Audit-proof your giving (five quick wins)

  1. Use the right acknowledgment for gifts $250+: see written acknowledgment rules.
  2. For property gifts, read the IRS quick guides under Charitable contributions (non-cash documentation and valuation).
  3. Double-check the org in TEOS before wiring funds.
  4. Stock gifts: confirm the 30% AGI limit applies to your specific situation in Publication 526.
  5. Stack timing: bunch in 2025 if you itemize; wait for 2026 if you’ll use the non-itemizer deduction (policy context: OBBBA analysis).

Quick summary to this idea

  • Non-itemizer deduction (2026): $1,000 (single) / $2,000 (MFJ), cash only, no DAFs or private foundations.

  • 0.5% floor (2026): trims a slice of your deductible gifts; bunching helps.

  • Ceilings unchanged: 60% cash, 30% appreciated stock, 50% other non-cash.

  • High earners: deduction benefit capped around 35% (OBBBA analysis).

  • C corps: new 1% floor before gifts deduct.

  • QCDs (70½+): still powerful; avoid income and no itemizing required.

Most common “but what about…” questions

Q: Do I need to itemize to get any charity tax break?

A: In 2026, no—non-itemizers can deduct up to $1,000 / $2,000 for cash gifts to qualified public charities (not DAFs/private foundations). Policy summary: OBBBA analysis; qualification basics: Publication 526.

Q: Will the 0.5% floor really matter?

A: Yes—especially for steady annual givers. A $10k gift on $200k AGI loses $1k of deduction. Consider bunching gifts.
Q: Are IRA gifts (QCDs) affected by these changes?

A: No. QCDs stay off your taxable income and don’t need itemizing. Start here: QCD newsroom explainer and IRA FAQs; deep dive: Publication 590-B.

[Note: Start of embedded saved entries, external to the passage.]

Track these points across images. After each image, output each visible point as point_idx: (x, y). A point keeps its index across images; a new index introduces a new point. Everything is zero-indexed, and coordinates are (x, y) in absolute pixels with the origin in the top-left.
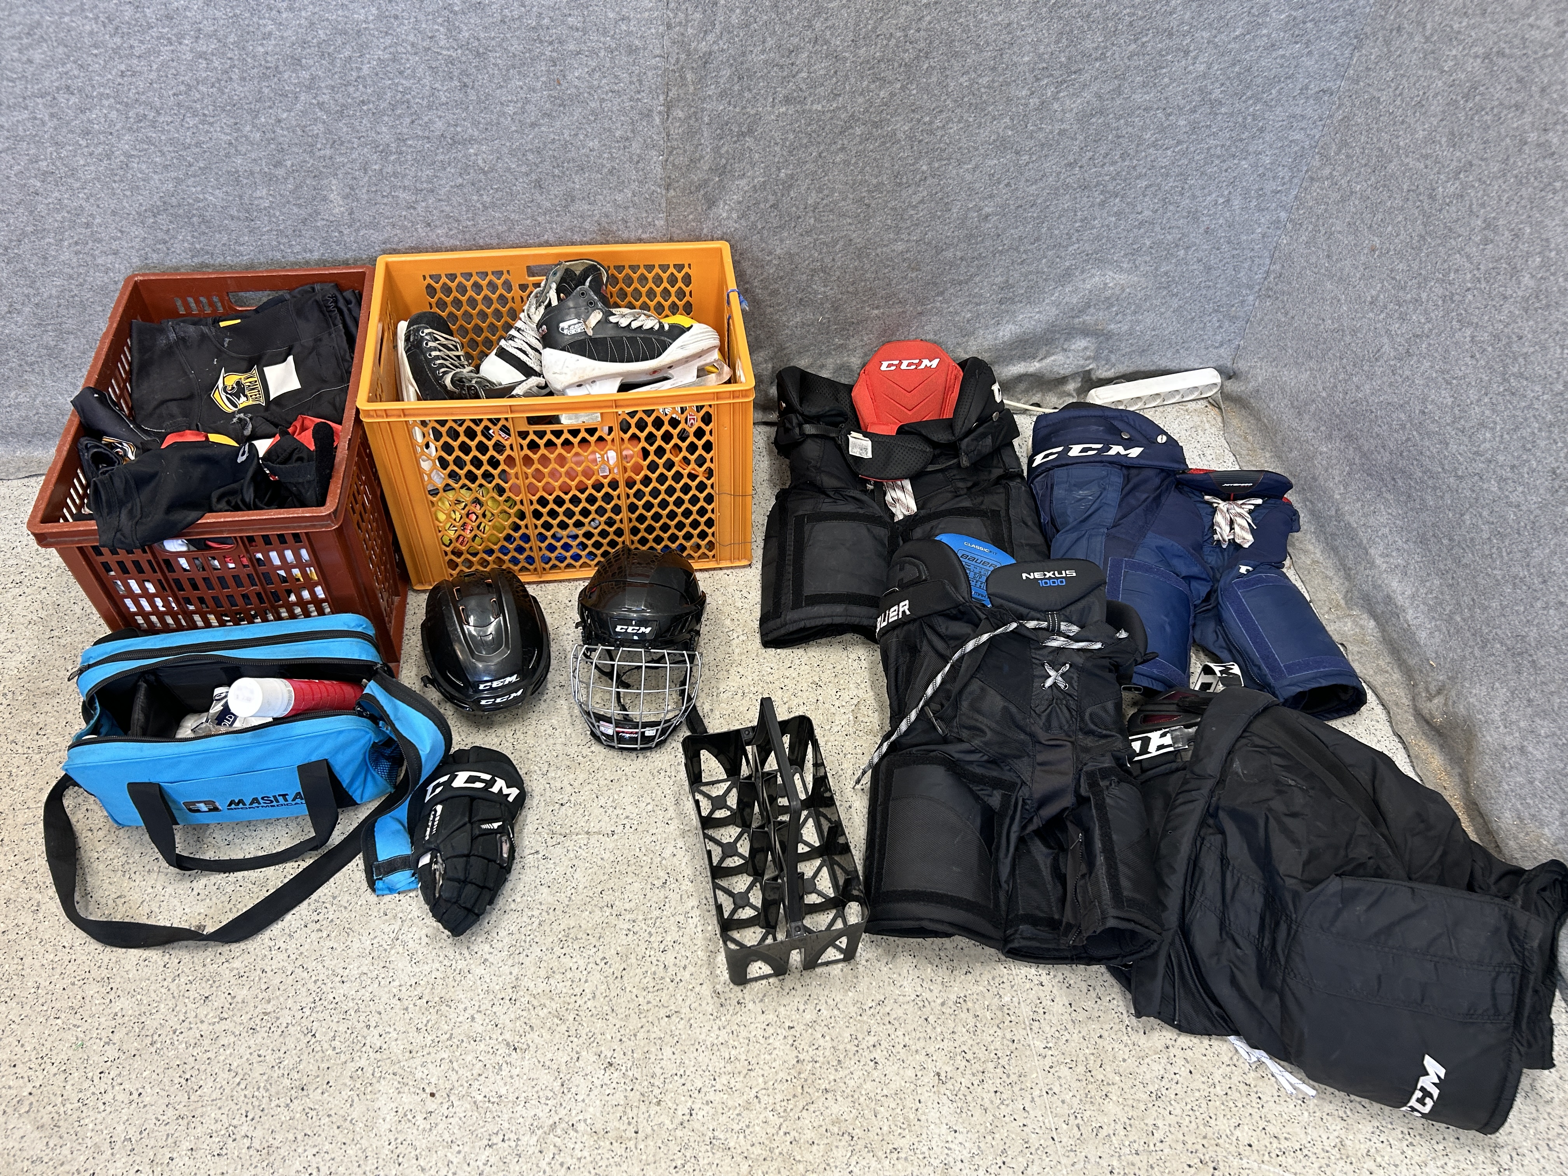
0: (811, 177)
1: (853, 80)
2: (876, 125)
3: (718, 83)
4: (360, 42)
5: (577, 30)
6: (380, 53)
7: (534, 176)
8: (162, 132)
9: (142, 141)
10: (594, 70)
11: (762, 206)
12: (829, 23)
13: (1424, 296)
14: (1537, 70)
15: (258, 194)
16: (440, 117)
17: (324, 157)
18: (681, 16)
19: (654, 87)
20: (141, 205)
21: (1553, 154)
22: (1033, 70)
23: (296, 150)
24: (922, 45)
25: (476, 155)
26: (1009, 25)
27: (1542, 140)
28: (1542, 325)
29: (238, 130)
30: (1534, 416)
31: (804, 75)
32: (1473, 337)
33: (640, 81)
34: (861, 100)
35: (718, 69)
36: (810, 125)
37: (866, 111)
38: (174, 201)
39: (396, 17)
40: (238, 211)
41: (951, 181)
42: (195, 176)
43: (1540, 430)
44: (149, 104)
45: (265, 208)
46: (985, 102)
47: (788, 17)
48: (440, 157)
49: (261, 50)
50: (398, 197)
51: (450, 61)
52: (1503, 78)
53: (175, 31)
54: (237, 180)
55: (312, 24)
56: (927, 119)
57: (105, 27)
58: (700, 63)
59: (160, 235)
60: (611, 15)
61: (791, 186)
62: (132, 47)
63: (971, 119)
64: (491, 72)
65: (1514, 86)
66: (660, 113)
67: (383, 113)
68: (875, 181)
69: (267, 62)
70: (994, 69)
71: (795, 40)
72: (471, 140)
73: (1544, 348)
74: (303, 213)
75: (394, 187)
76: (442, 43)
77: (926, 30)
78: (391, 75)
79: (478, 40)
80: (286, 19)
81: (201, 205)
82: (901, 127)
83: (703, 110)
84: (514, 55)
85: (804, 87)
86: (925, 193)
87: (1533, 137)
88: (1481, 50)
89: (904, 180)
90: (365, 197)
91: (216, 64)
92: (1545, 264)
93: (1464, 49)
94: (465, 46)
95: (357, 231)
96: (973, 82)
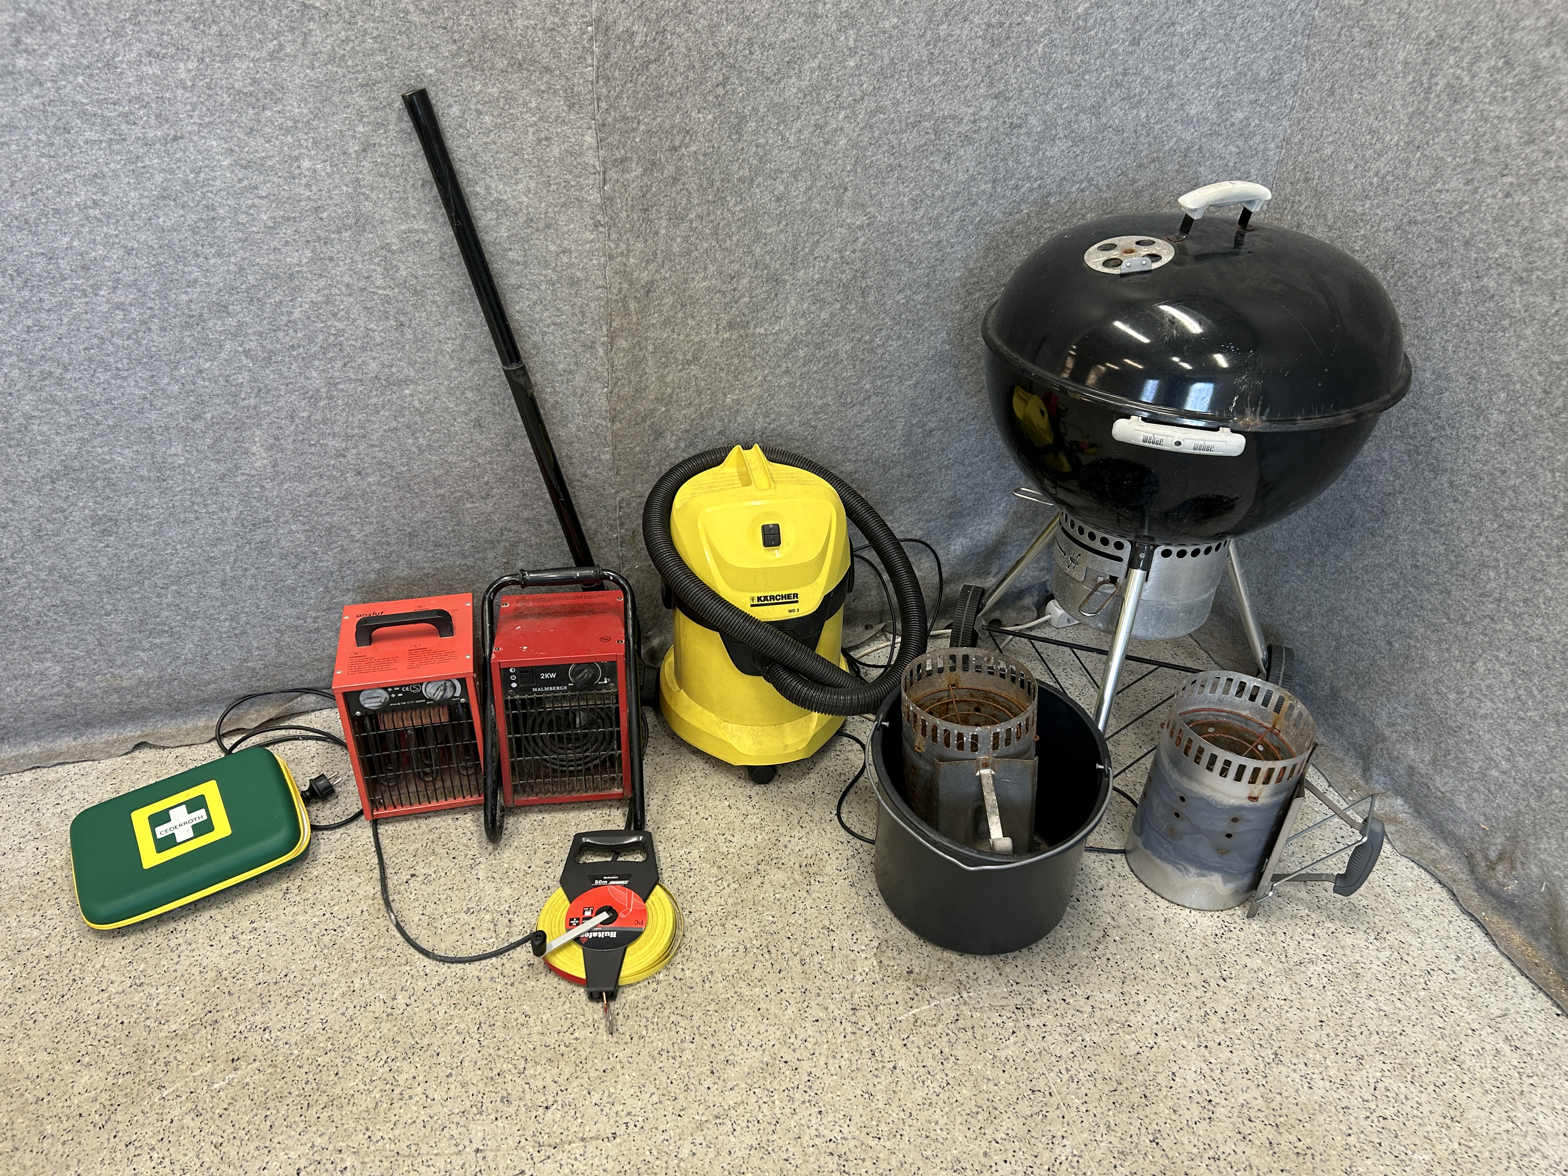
0: (757, 402)
1: (793, 302)
2: (818, 346)
3: (661, 311)
4: (292, 285)
5: (518, 264)
6: (313, 295)
7: (473, 415)
8: (69, 390)
9: (46, 401)
10: (535, 304)
11: (709, 433)
12: (768, 248)
13: (1386, 455)
14: (1456, 227)
15: (173, 450)
16: (374, 358)
17: (248, 408)
18: (623, 246)
19: (597, 318)
20: (38, 470)
21: (1493, 296)
22: (965, 284)
23: (217, 401)
24: (858, 265)
25: (412, 395)
26: (939, 242)
27: (1478, 286)
28: (1524, 455)
29: (155, 383)
30: (1539, 545)
31: (746, 300)
32: (1451, 483)
33: (583, 313)
34: (802, 322)
35: (661, 298)
36: (753, 348)
37: (808, 332)
38: (76, 464)
39: (331, 259)
40: (149, 471)
41: (894, 399)
42: (102, 436)
43: (1548, 557)
44: (57, 361)
45: (179, 466)
46: (922, 318)
47: (728, 244)
48: (374, 400)
49: (184, 297)
50: (326, 445)
51: (387, 301)
52: (1421, 242)
53: (91, 282)
54: (150, 438)
55: (241, 269)
56: (867, 338)
57: (12, 280)
58: (642, 292)
59: (58, 503)
60: (552, 248)
61: (737, 411)
62: (41, 300)
63: (909, 336)
64: (429, 309)
65: (1434, 247)
66: (603, 344)
67: (314, 357)
68: (820, 403)
69: (190, 310)
70: (928, 286)
71: (736, 266)
72: (407, 381)
73: (1533, 477)
74: (222, 469)
75: (322, 435)
76: (378, 283)
77: (862, 251)
78: (324, 318)
79: (416, 278)
80: (214, 265)
81: (107, 466)
82: (843, 347)
83: (646, 339)
84: (453, 291)
85: (747, 312)
86: (870, 412)
87: (1466, 286)
88: (1391, 224)
89: (849, 400)
90: (291, 447)
91: (134, 314)
92: (1513, 397)
93: (1372, 227)
94: (403, 285)
95: (282, 483)
96: (909, 299)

Q: How do I know if a charity is eligible?

A: Use the IRS TEOS search. If they’re not there, think twice before you donate.

 

Q: Where can I read the official IRS rules in plain English?

A: Keep Publication 526 for individuals and Charitable contributions by corporations for C corps.

Need a plan before you give?

If you’re unsure whether to bunch in 2025 or delay to 2026, we can map it out with you. Start with a few of our guides on the IRSProb Blog, or talk strategy if your return’s complicated (audit risk, old balances, etc.). If you do need help on IRS procedures, these service pages are a good launchpad: IRS Audits and Offer in Compromise.

Final word

Don’t donate on autopilot. Check the organization. Check your itemize vs standard math. Then decide: bunch now or wait. A few small tweaks can protect both your generosity and your bottom line.